We all make unrealistic health goals, full of stringent diets and rigorous workouts, which we conveniently show disregard for when he hit the snooze button for the fifth time every morning. It always shuffles to another Monday, another month and then another year, while we continue to replenish on our bad health habits. Maybe we try and take on too much while putting in the minimum effort? Let’s focus on taking baby steps while planning each day as it comes and curbing one doughnut craving at a time. With the fast-paced lives we live, the routine leaves us with almost no time and even when it does, we want to spend it leisurely. So, it all comes down to the efficiency with which you utilize each minute of your day, here are the 10 quick pro-health habits you can squeeze in your day without a hassle. It’s time you invest in your biggest priority, your health! and the shift has to be made now.
1) PLAN AND PREP YOUR MEALS IN ADVANCE
“Working adults have compact weekdays, here’s what you can do if you don’t want to eat outside every day. Prep your meal on the weekends and stash it so that you do not have to binge on junk during long working weekdays.”
2) REDUCE YOUR CAFFEINE INTAKE
“Put that cup down, and take notes. As much as we draw comfort from this divine beverage called coffee, it isn’t beneficial for your health in the long run. Apart from causing insomnia, its direct hazards include fluctuation in blood pressure and acidity. Limit your intake to one cup a day.”
3) STOCK AND INDULGE IN A HEALTHY SNACK
“The consumption of unhealthy products during the long hours between lunch and dinner is another majorly defective habit of this fast-paced generation. When you’re tempted to gorge on large fries and cookies, go for healthier alternatives instead. Healthy snacks do not necessarily have to be bad for your taste buds, indulge in better munchies like fox nuts, okra chips, dry fruits, chickpea salad and hummus to name a few. Keep a stack for every time your hunger pangs strike.”
4) MAKE WALKING A PART OF YOUR COMMUTE
“This may sound extreme, but hear this out. Every day while commuting to work you can walk a part of your route. Well if you drive to work, you can always switch the elevator with the stairs, but if you don’t travel by car, you can make walking a part of your commute. Sitting at your desk continuously for long hours can be bad for your body, stretch your muscles, and take a small brisk walk every few hours to keep the movement going. Not only will it make you fitter, but it will also keep the mid-day lethargy at a distance.”
5) INFUSE DETOX WATER TO MAKE HYDRATION INTERESTING
“Chugging down regular water may seem like a tedious task to keep up, but internet’s obsession with detox water is a trend you can get on with. Detox water is basically infused water with natural flavours derived from fruits and herbs like lemon, ginger, cucumber and mint. Not only does it soothe your tongue it is refreshing and keeps you hydrated all day.”
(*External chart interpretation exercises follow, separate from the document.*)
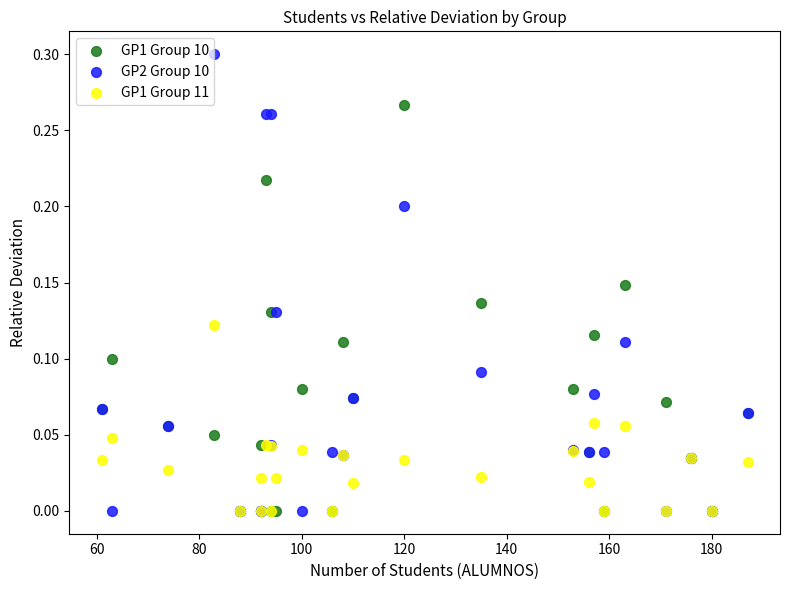

What are all the series names shown in the legend?

GP1 Group 10, GP2 Group 10, GP1 Group 11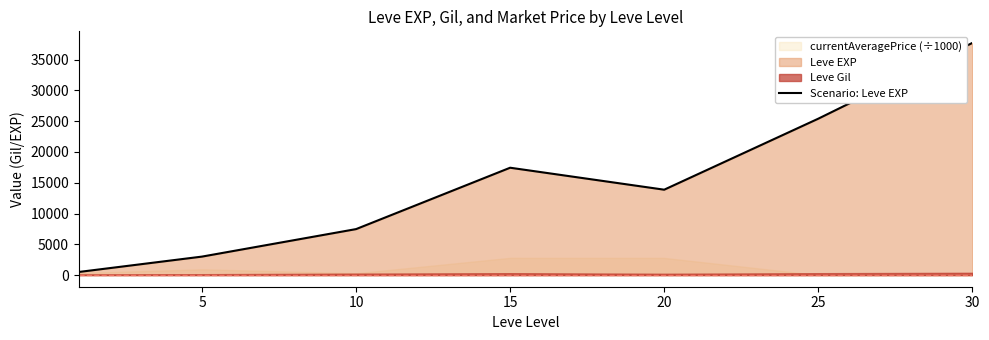

How many data points are less than 13876?

3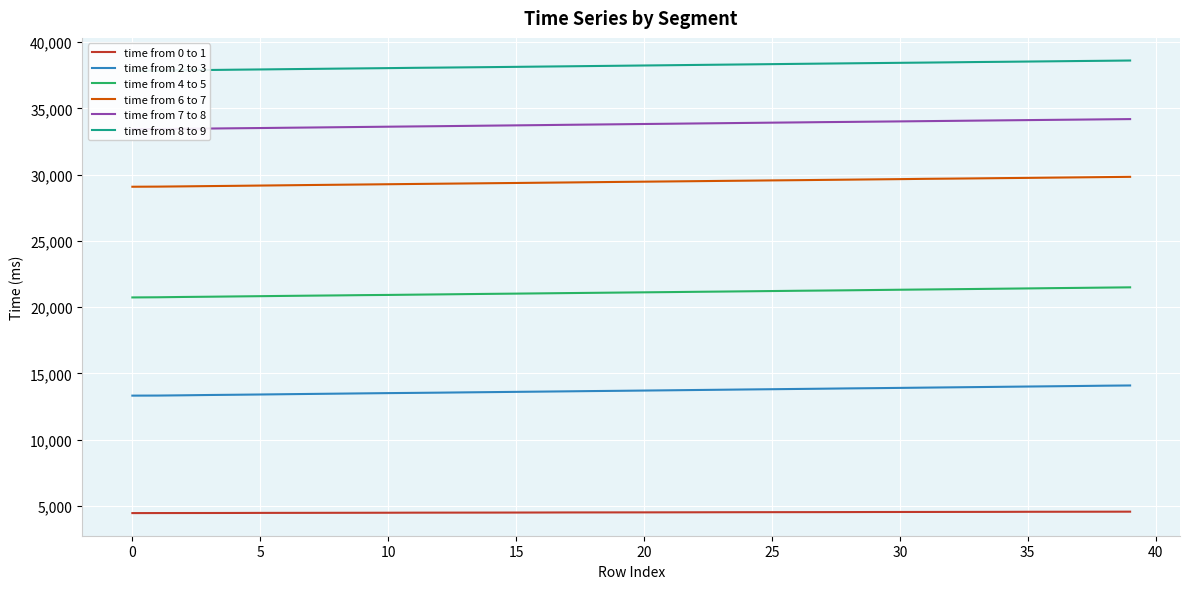

The value of time from 7 to 8 at 28 is 33982. True or false?

True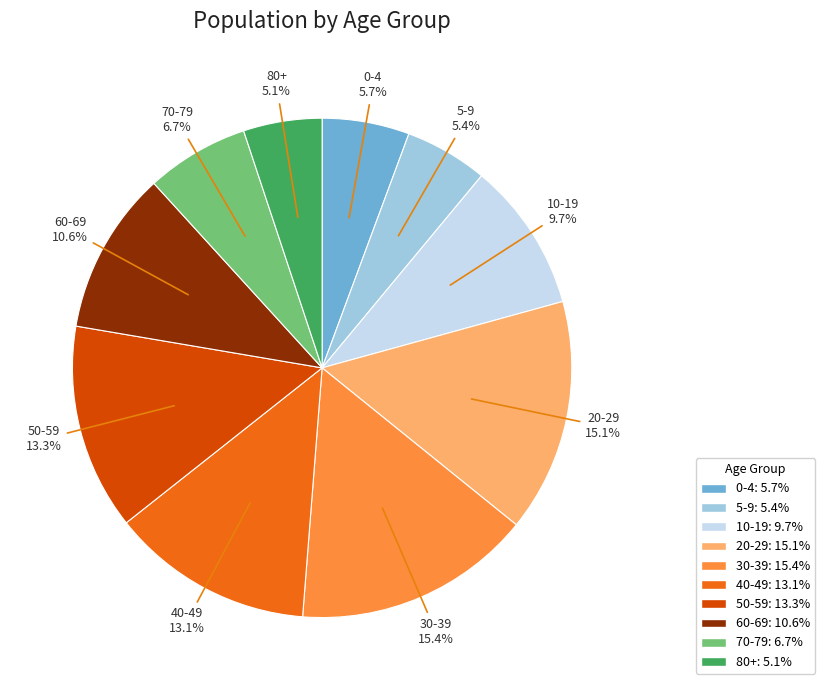

Does any single category account for the majority?

No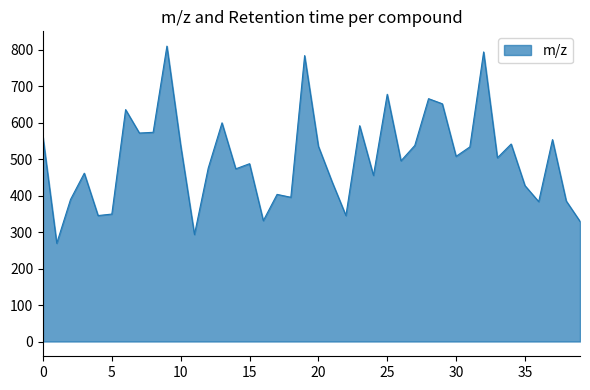

What is the smallest value displayed?

269.2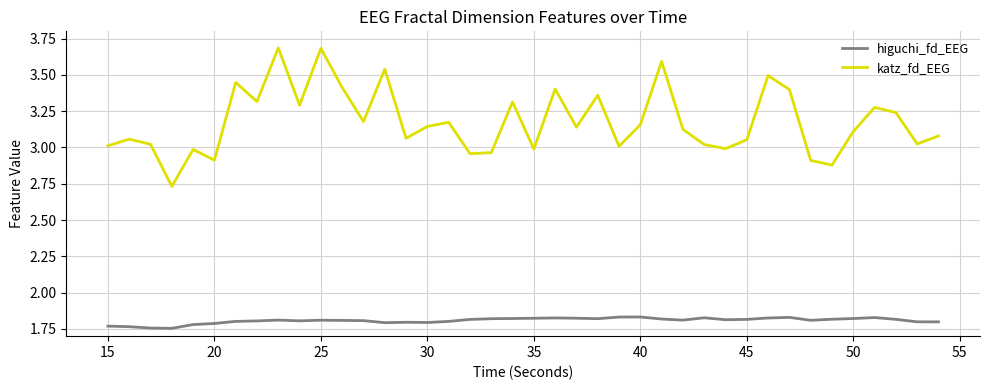

True or false: higuchi_fd_EEG and katz_fd_EEG cross at least once.

False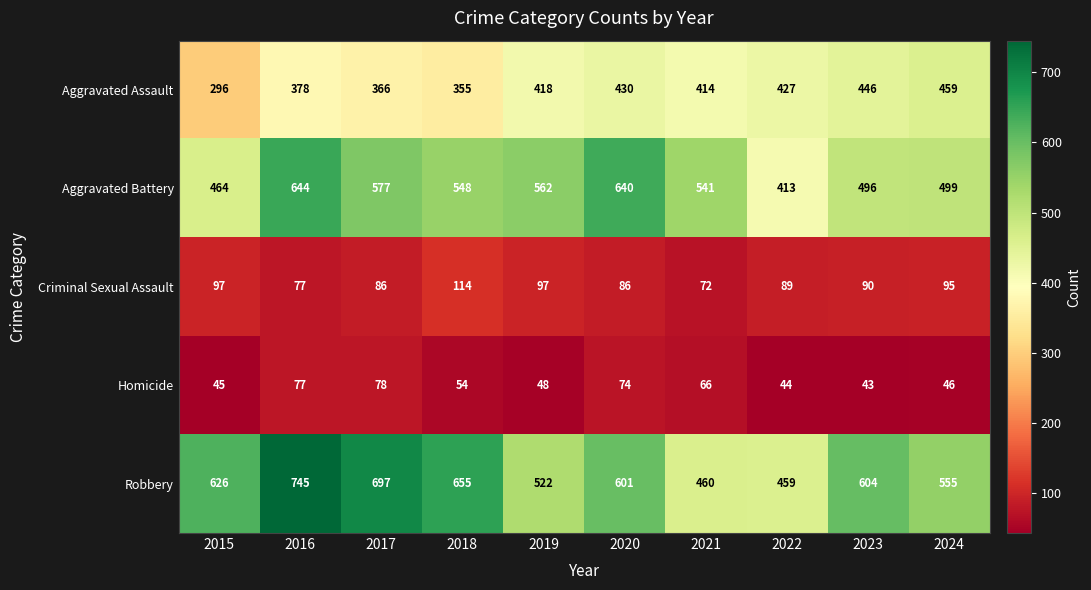

Which series has the largest total across all categories?

Robbery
6) SECLUDE 10 MINUTES FOR MEDITATION
“No matter how jam-packed your day is, exclude 10 minutes in the start or towards the end to meditate. It may seem unimportant but the benefits of meditation will set the tone of your day. With easy access to the internet, we have all the information at a click, all you need to do is quiet your mind and concentrate on your breathing. Cut off all those external worries and problems for those 10 minutes and channel in all the positive vibes that you can.”
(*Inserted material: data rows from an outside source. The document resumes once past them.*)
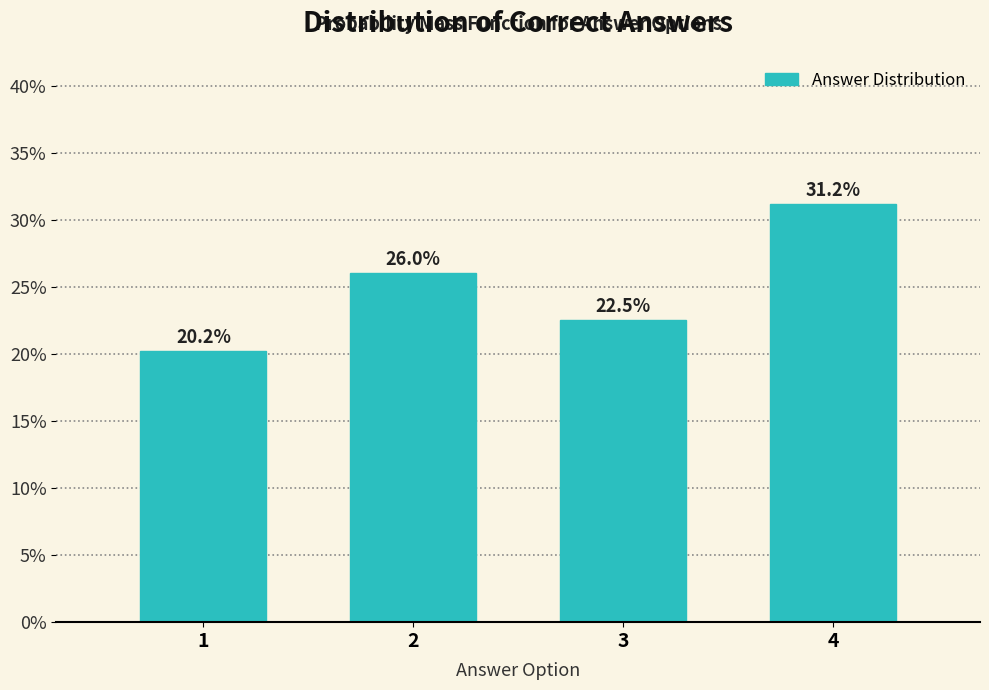

Reading left to right, extract all data points from this chart.

20.2	26.0	22.5	31.2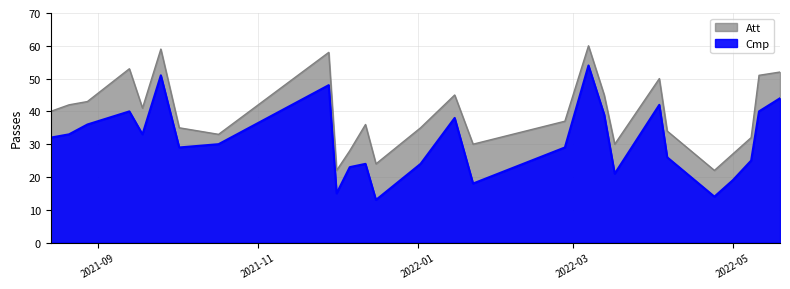

How many lines are shown in the chart?

2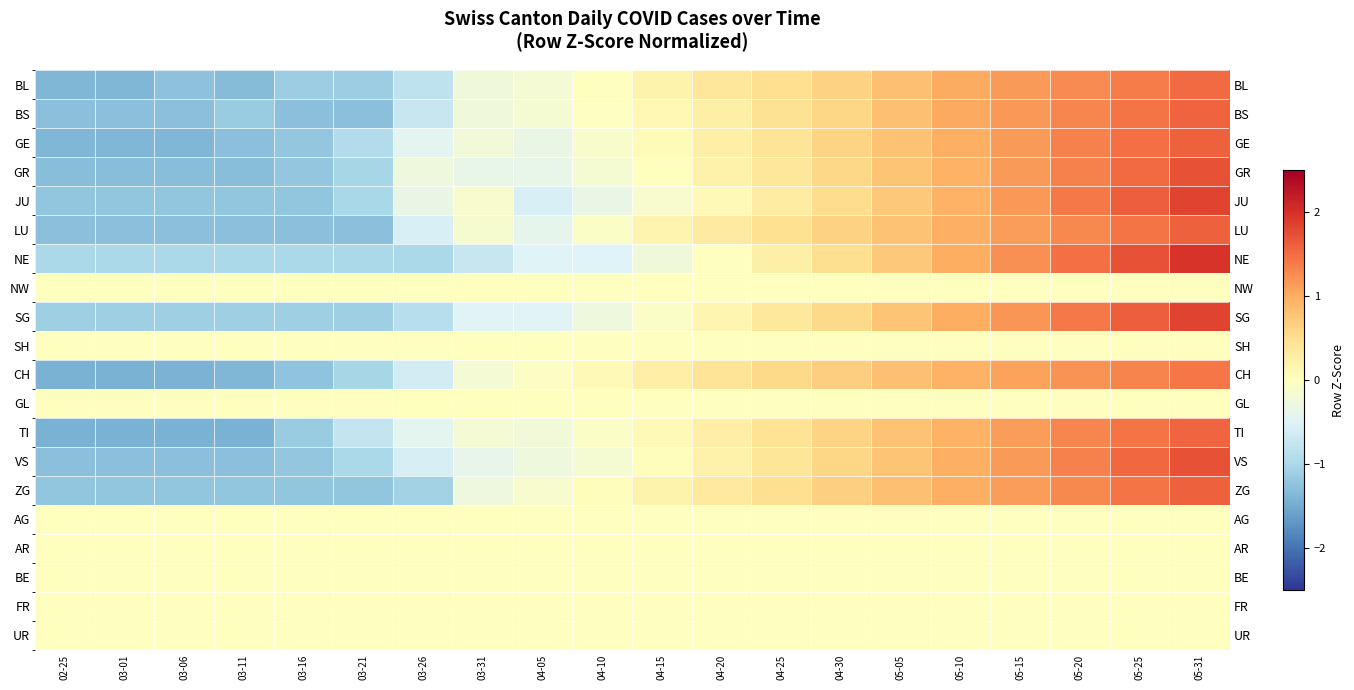

What is the total value across all series at 03-31?

-3.6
7) CONSTANTLY STRETCH AND MOVE BETWEEN WORK HOURS
“Stop running your fingers on that keyboard and take regular intervals to stretch and relieve your muscles, when your body gets stiff; it’s a wakeup call to haul out of that chair and move. Stretch your limbs, ease your muscles and take a few rounds, it will also help you stay energetic through the day.”
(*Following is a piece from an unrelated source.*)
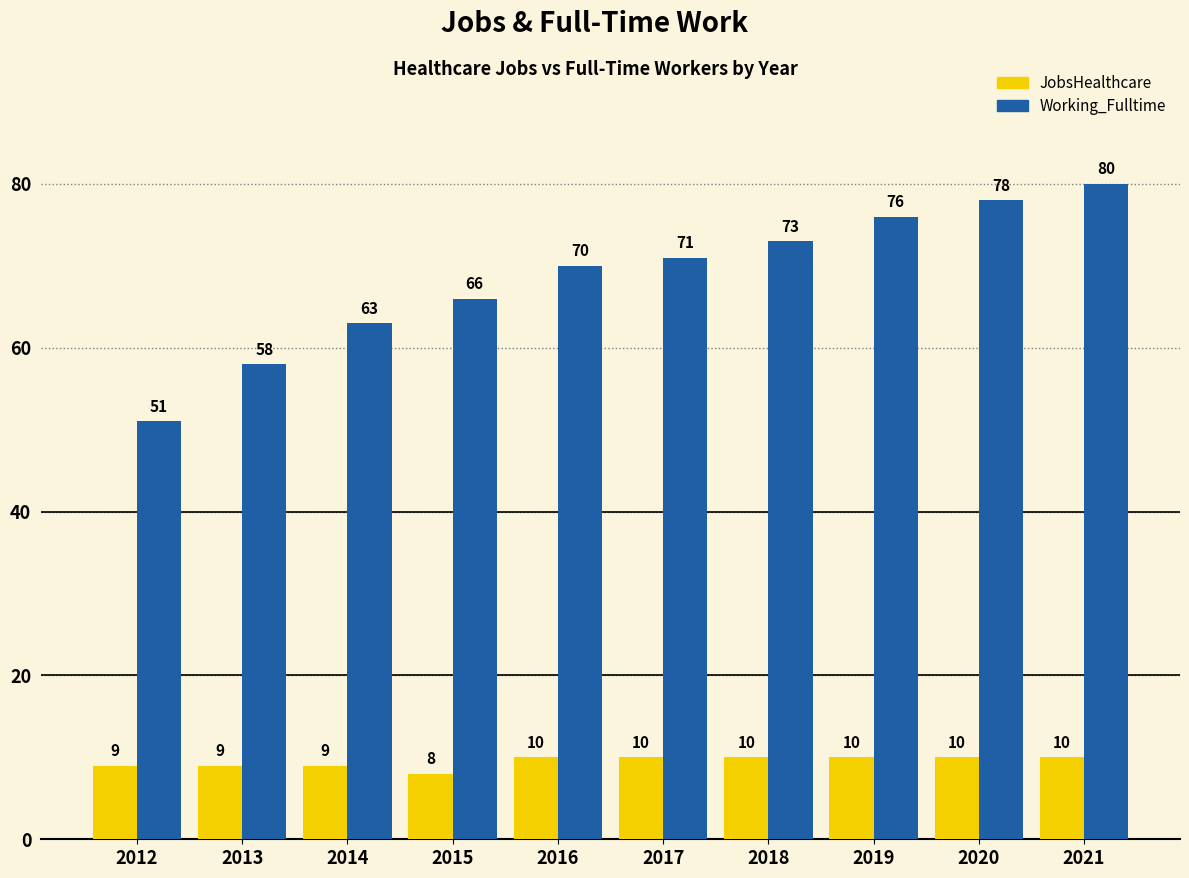

Read the Working_Fulltime value at 2013, to the nearest 10.

60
8) IF YOU’RE RUNNING LATE PACK A BREAKFAST SMOOTHIE
“Breakfast is the most important meal of your day, skipping that will cause you more harm in the long run. Mornings are all about rushing out of the door and getting to work in time, so the easy hack is to prepare a power smoothie the night before, give it another quick blend with ice and you’re good to go. Recipes of variously flavoured power smoothies are easily available, from berries to veggies; you can have your pick.”
9) INTERVAL TRAINING
“If you cannot remove a chunk of your time throughout the day to indulge in a physical activity, break the session into two. Spend half an hour in the morning on the performing your asana, and go for a quick 30 minute run in the night to complete the session.”
10) KEEP YOUR SUGAR INTAKE IN CHECK
“As much as we love reaching out for those cupcakes during tea-time, try and minimize it just for the weekends. Sugar is basically a carbohydrate which later turns into fat, instead, make smarter choices and indulge in healthier snacks through the day.”